--- EXTRACTED INFORMATION Enclosed Below ---
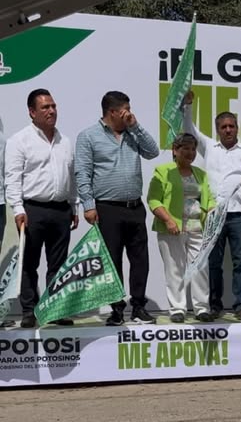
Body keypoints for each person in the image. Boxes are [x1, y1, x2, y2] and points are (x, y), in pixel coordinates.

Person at [75, 90, 159, 326]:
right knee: (112, 260)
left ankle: (139, 306)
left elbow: (153, 152)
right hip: (107, 208)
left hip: (135, 206)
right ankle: (116, 309)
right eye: (125, 110)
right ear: (112, 112)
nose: (129, 114)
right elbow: (83, 173)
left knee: (140, 259)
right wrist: (88, 205)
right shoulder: (88, 136)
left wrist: (136, 126)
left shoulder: (133, 134)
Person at [4, 88, 78, 328]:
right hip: (31, 209)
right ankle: (29, 311)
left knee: (58, 265)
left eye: (53, 106)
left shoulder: (64, 140)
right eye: (45, 107)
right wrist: (17, 209)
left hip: (60, 210)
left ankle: (55, 310)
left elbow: (71, 176)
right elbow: (12, 178)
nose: (51, 111)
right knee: (29, 264)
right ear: (32, 112)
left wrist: (73, 205)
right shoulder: (19, 140)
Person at [182, 92, 241, 320]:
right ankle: (214, 304)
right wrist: (187, 106)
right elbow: (189, 129)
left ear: (237, 128)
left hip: (239, 214)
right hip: (213, 215)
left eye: (231, 126)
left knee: (240, 262)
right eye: (223, 126)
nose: (228, 130)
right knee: (213, 263)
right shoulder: (209, 147)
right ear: (217, 129)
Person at [147, 133, 216, 323]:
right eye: (185, 148)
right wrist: (169, 220)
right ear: (175, 151)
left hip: (197, 228)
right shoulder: (163, 171)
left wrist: (212, 210)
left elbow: (209, 198)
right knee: (175, 269)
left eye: (193, 149)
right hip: (171, 228)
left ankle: (202, 308)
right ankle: (177, 308)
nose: (191, 152)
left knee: (200, 268)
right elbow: (153, 200)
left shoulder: (200, 174)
--- End of Enclosed EXTRACTED INFORMATION ---
REQUIRED ACTION ▸ Word for word, repeat all the data, but not its images.

TASK ANSWER ▸
Body keypoints for each person in the image. Boxes are [x1, y1, x2, y2] and points are (x, y), in pixel coordinates.

Person at [75, 90, 159, 326]:
right knee: (112, 260)
left ankle: (139, 306)
left elbow: (153, 152)
right hip: (107, 208)
left hip: (135, 206)
right ankle: (116, 309)
right eye: (125, 110)
right ear: (112, 112)
nose: (129, 114)
right elbow: (83, 173)
left knee: (140, 259)
right wrist: (88, 205)
right shoulder: (88, 136)
left wrist: (136, 126)
left shoulder: (133, 134)
Person at [4, 88, 78, 328]:
right hip: (31, 209)
right ankle: (29, 311)
left knee: (58, 265)
left eye: (53, 106)
left shoulder: (64, 140)
right eye: (45, 107)
right wrist: (17, 209)
left hip: (60, 210)
left ankle: (55, 310)
left elbow: (71, 176)
right elbow: (12, 178)
nose: (51, 111)
right knee: (29, 264)
right ear: (32, 112)
left wrist: (73, 205)
right shoulder: (19, 140)
Person at [182, 92, 241, 320]:
right ankle: (214, 304)
right wrist: (187, 106)
right elbow: (189, 129)
left ear: (237, 128)
left hip: (239, 214)
right hip: (213, 215)
left eye: (231, 126)
left knee: (240, 262)
right eye: (223, 126)
nose: (228, 130)
right knee: (213, 263)
right shoulder: (209, 147)
right ear: (217, 129)
Person at [147, 133, 216, 323]:
right eye: (185, 148)
right wrist: (169, 220)
right ear: (175, 151)
left hip: (197, 228)
right shoulder: (163, 171)
left wrist: (212, 210)
left elbow: (209, 198)
right knee: (175, 269)
left eye: (193, 149)
right hip: (171, 228)
left ankle: (202, 308)
right ankle: (177, 308)
nose: (191, 152)
left knee: (200, 268)
right elbow: (153, 200)
left shoulder: (200, 174)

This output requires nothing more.